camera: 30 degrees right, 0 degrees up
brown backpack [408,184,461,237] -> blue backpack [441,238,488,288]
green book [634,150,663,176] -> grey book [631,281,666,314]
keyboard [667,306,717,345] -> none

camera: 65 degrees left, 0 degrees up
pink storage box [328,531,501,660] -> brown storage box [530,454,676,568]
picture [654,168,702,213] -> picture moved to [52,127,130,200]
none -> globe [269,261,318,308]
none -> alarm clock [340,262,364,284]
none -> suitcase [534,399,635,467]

=====

Your goal
Whatever lies between the line containing "keyboard [667,306,717,345] -> none" and the final line above, both included, must be returned exactly.

Answer space
keyboard [667,306,717,345] -> none

camera: 65 degrees left, 0 degrees up
pink storage box [328,531,501,660] -> brown storage box [530,454,676,568]
picture [654,168,702,213] -> picture moved to [52,127,130,200]
none -> globe [269,261,318,308]
none -> alarm clock [340,262,364,284]
none -> suitcase [534,399,635,467]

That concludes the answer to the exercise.